*Brief*. Transcribe the text of every item below line by line, keeping each line unchanged. Leave the pictures out of your answer.

━━━━━━━━━━

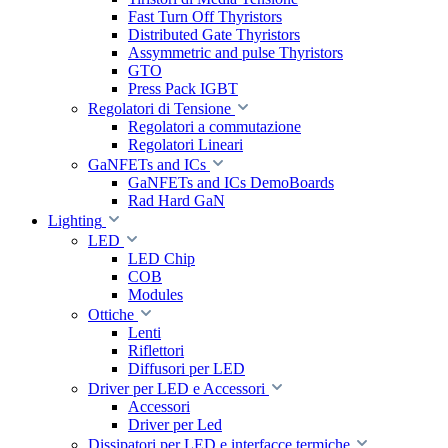
Fast Turn Off Thyristors
Distributed Gate Thyristors
Assymmetric and pulse Thyristors
GTO
Press Pack IGBT
Regolatori di Tensione
Regolatori a commutazione
Regolatori Lineari
GaNFETs and ICs
GaNFETs and ICs DemoBoards
Rad Hard GaN
Lighting
LED
LED Chip
COB
Modules
Ottiche
Lenti
Riflettori
Diffusori per LED
Driver per LED e Accessori
Accessori
Driver per Led
Dissipatori per LED e interfacce termiche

━━━━━━━━━━

*Exercise response*.
Fast Turn Off Thyristors
Distributed Gate Thyristors
Assymmetric and pulse Thyristors
GTO
Press Pack IGBT
Regolatori di Tensione
Regolatori a commutazione
Regolatori Lineari
GaNFETs and ICs
GaNFETs and ICs DemoBoards
Rad Hard GaN
Lighting
LED
LED Chip
COB
Modules
Ottiche
Lenti
Riflettori
Diffusori per LED
Driver per LED e Accessori
Accessori
Driver per Led
Dissipatori per LED e interfacce termiche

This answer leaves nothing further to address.